Foodborne illness afflicts 48 million people annually in the U.S. alone. Over 128,000 are hospitalized and 3,000 die from the infection. While preventable with proper food safety practices, the traditional restaurant inspection process has limited impact given the predictability and low frequency of inspections, and the dynamic nature of the kitchen environment.
Adam Sadilek∗1 , Henry Kautz1 , Lauren DiPrete2 , Brian Labus2 , Eric Portman1 , Jack Teitel1 , and Vincent Silenzio3
1- Department of Computer Science, University of Rochester, Rochester, NY
2- Southern Nevada Health District, Las Vegas, NV
3- School of Medicine & Dentistry, University of Rochester, Rochester, NY
Despite this reality, the inspection process has remained largely unchanged for decades. We apply machine learning to Twitter data and develop a system that automatically detects venues likely to pose a public health hazard. Health professionals subsequently inspect individual flagged venues in a double blind experiment spanning the entire Las Vegas metropolitan area over three months.
By contrast, previous research in this domain has been limited to indirect correlative validation using only aggregate statistics. We show that adaptive inspection process is 64% more effective at identifying problematic venues than the current state of the art. The live deployment shows that if every inspection in Las Vegas became adaptive, we can prevent over 9,000 cases of foodborne illness and 557 hospitalizations annually. Additionally, adaptive inspections result in unexpected benefits, including the identification of venues lacking permits, contagious kitchen staff, and fewer customer complaints filed with the Las Vegas health department.
The fight against foodborne illness is complicated by the fact that many cases are not diagnosed or traced back to specific sources of contaminated food. In a typical U.S. city, if a food establishment passes their routine inspection, they may not see the health department again for up to a year. Food establishments can roughly predict the timing of their next inspection and prepare for it. Furthermore, the kitchen environment is dynamic, and ordinary inspections merely provide a snapshot view. For example, the day after an inspection, a contagious cook or server could come to work or a refrigerator could break, either of which can lead to a food poisoning. Unless the outbreak is massive, the illness is unlikely to be traced back to the venue.

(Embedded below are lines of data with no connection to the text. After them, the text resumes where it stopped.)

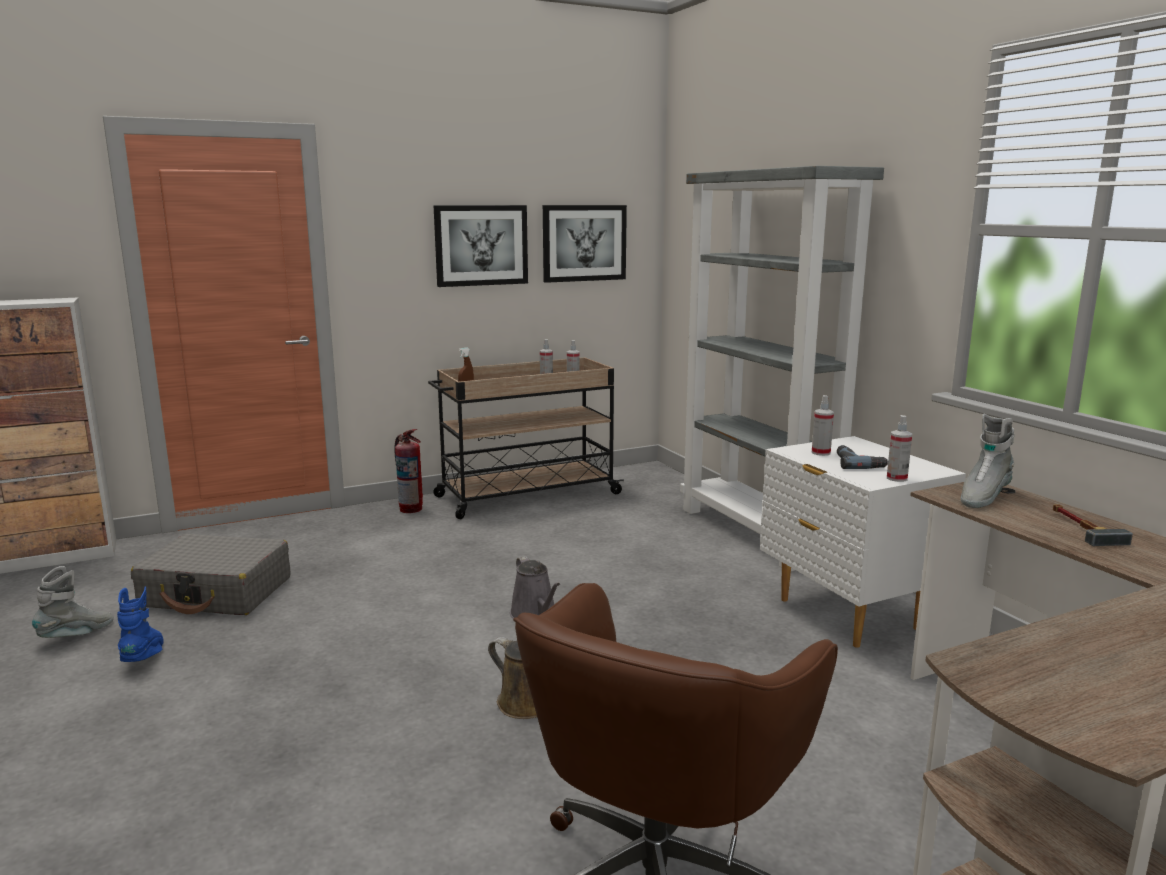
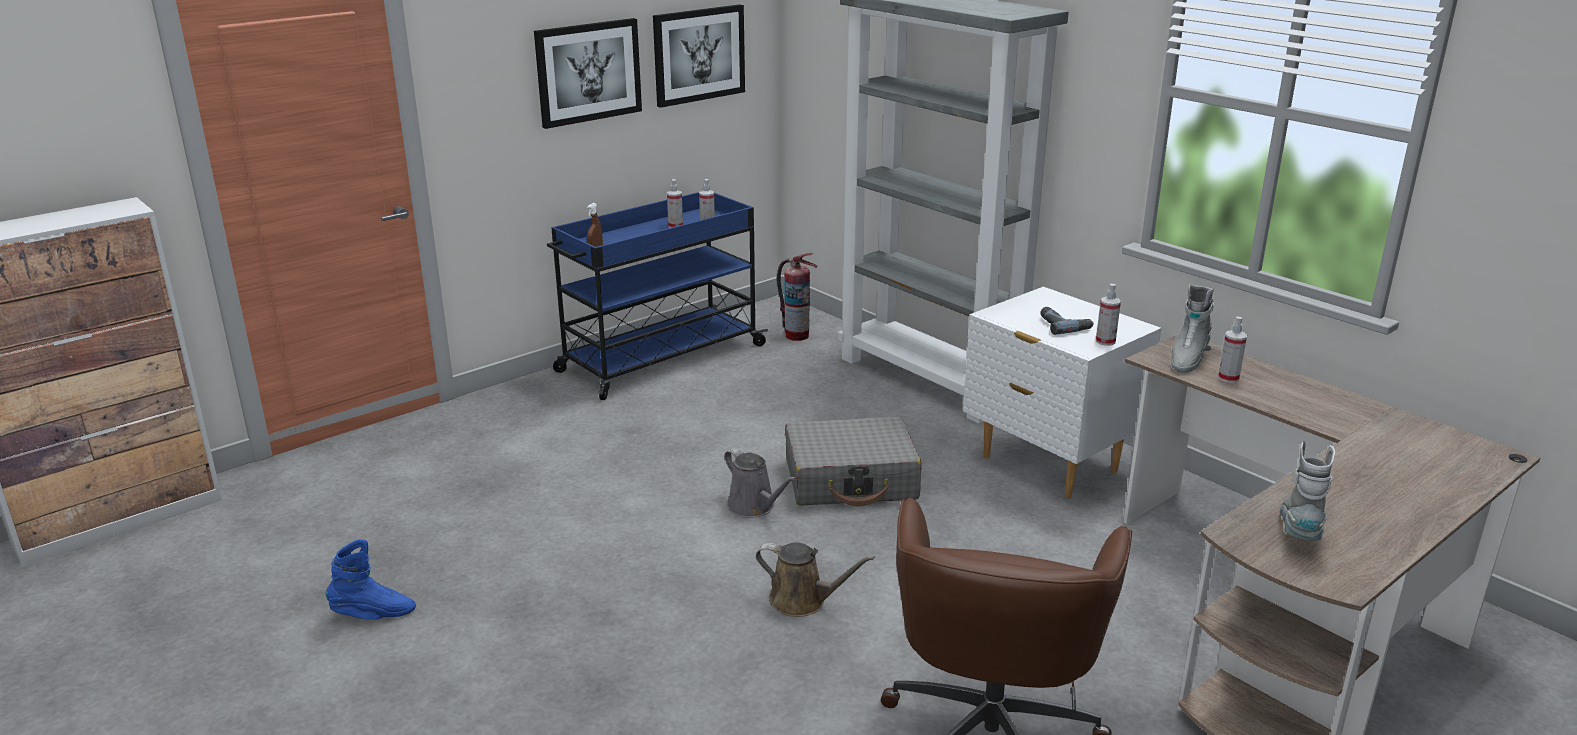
camera: 15 degrees left, 10 degrees up
grey boot [32,566,114,638] -> grey boot moved to [1280,441,1335,541]
blue boot [117,586,164,662] -> blue boot turned 105 degrees clockwise [326,539,416,620]
grey suitcase [131,533,290,615] -> grey suitcase moved to [785,417,922,507]
fire extinguisher [394,429,423,513] -> fire extinguisher moved to [777,253,817,341]
beige cart [428,357,624,519] -> blue cart [547,192,768,400]
spray bottle [812,395,834,456] -> spray bottle moved to [1218,317,1247,383]
hammer [1053,504,1133,546] -> none

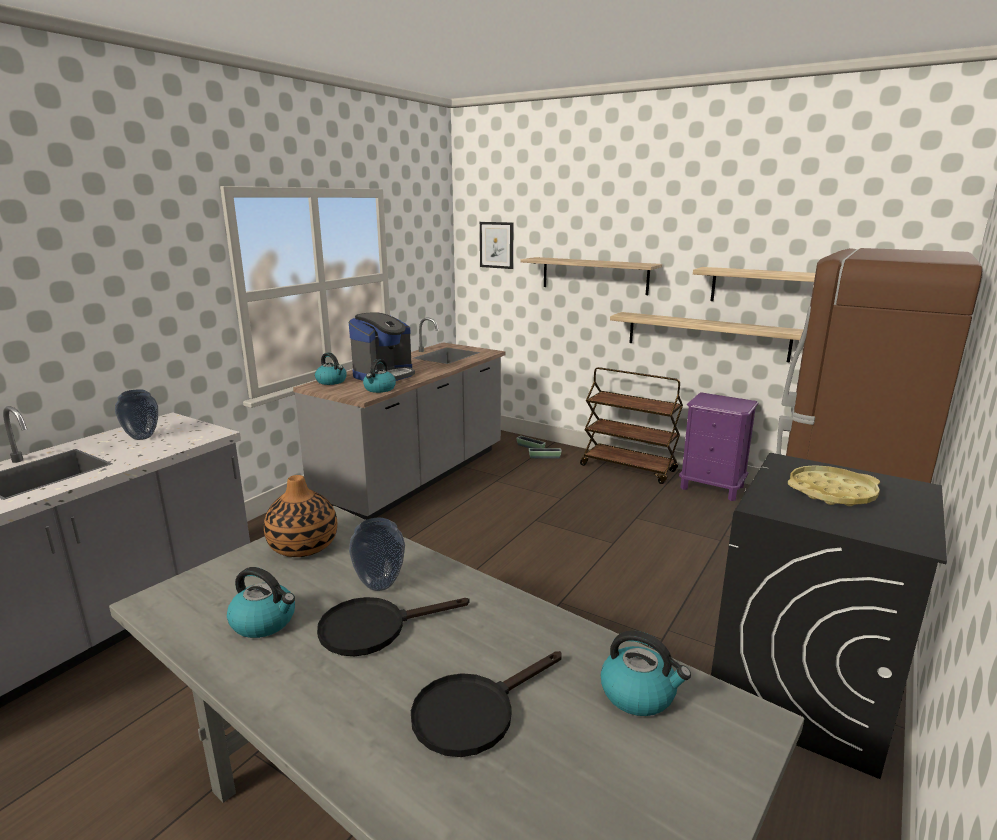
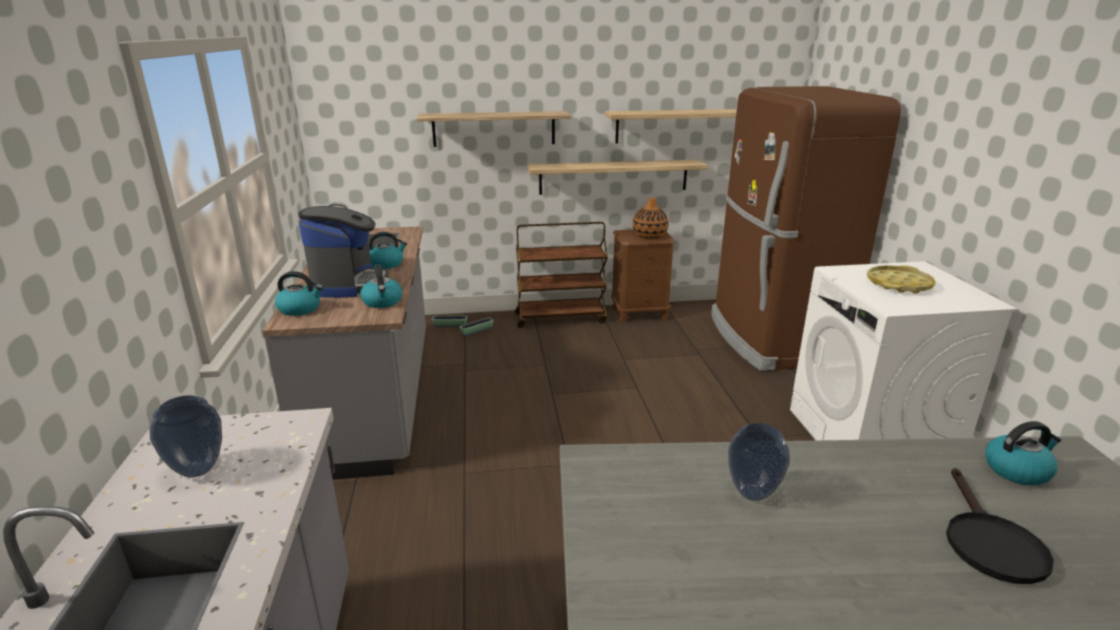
camera: 40 degrees left, 5 degrees up
kettle [227,567,295,638] -> kettle moved to [369,232,407,269]
vase [264,475,337,557] -> vase moved to [633,198,668,239]
black frying pan [317,597,469,656] -> none
picture [480,222,513,269] -> none
purple nightstand [679,392,758,501] -> brown nightstand [611,230,676,323]
black washing machine [711,453,947,779] -> white washing machine [790,261,1017,441]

We present a novel method for detecting problematic venues quickly—before many people fall ill. We use the phrase adaptive inspections for prioritizing venues for inspection based on evidence mined from social media. Our system, called nEmesis, applies machine learning to realtime Twitter data — a popular micro-blogging service where people post message updates (tweets) that are at most 140 characters long.
A tweet sent from a smartphone is usually tagged with the user’s precise GPS location. We infer the food venues each user visited by “snapping” his or her tweets to nearby establishments (Fig. 1). We develop and apply an automated language model that identifies Twitter users who indicate they suffer from foodborne illness in the text of their public online communication.
As a result, for each venue, we can estimate the number of patrons who fell ill shortly after eating there. In this paper, we build on our prior work, where we showed a correlation between the number of “sick tweets” attributable to a restaurant and it’s historic health inspection score (Sadilek et al. 2013). In this paper, however, we deploy an improved version of the model and validate its predictions in a controlled experiment. The Southern Nevada Health District started a controlled experiment with nEmesis on January 2, 2015. Venues with the highest predicted risk on any given day are flagged and subsequently verified by a thorough inspection by an environmental health specialist.
For each adaptive inspection, we perform a paired control inspection independent of the online data to ensure full annual coverage required by law and to compensate for the geographic bias of Twitter data. During the first 3 months, the environmental health specialists inspected 142 venues, half using nEmesis and half following the standard protocol.
The latter set of inspections constitutes our control group. The inspectors were not told whether the venue comes from nEmesis or control. nEmesis downloads and analyzes all tweets that originate from Las Vegas in real-time. To estimate visits to restaurants, each tweet that is within 50 meters of a food venue is automatically “snapped” to the nearest one as determined by the Google Places API.
We used Google Places to determine the locations of establishments because it includes latitude/longitude data that is more precise than the street address of licensed food venues. As we will see, this decision allowed nEmesis to find problems at unlicensed venues.
For this snapping process, we only consider tweets that include GPS coordinates. Cell phones determine their location through a combination of satellite GPS, WiFi access point fingerprinting, and cell-tower triangularization (Lane et al. 2010). Location accuracy typically ranges from 9 meters to 50 meters and is highest in areas with many cell towers and WiFi access points.
In such cases, even indoor localization (e.g., within a mall) is accurate. Once nEmesis snaps a user to a restaurant, it collects all of his or her tweets for the next five days, including tweets with no geo-tag and tweets sent from outside of Las Vegas. This is important because most restaurant patrons in Las Vegas are tourists, who may not show symptoms of illness until after they leave the city. nEmesis then analyses the text of these tweets to estimate the probability that the user is suffering from foodborne illness.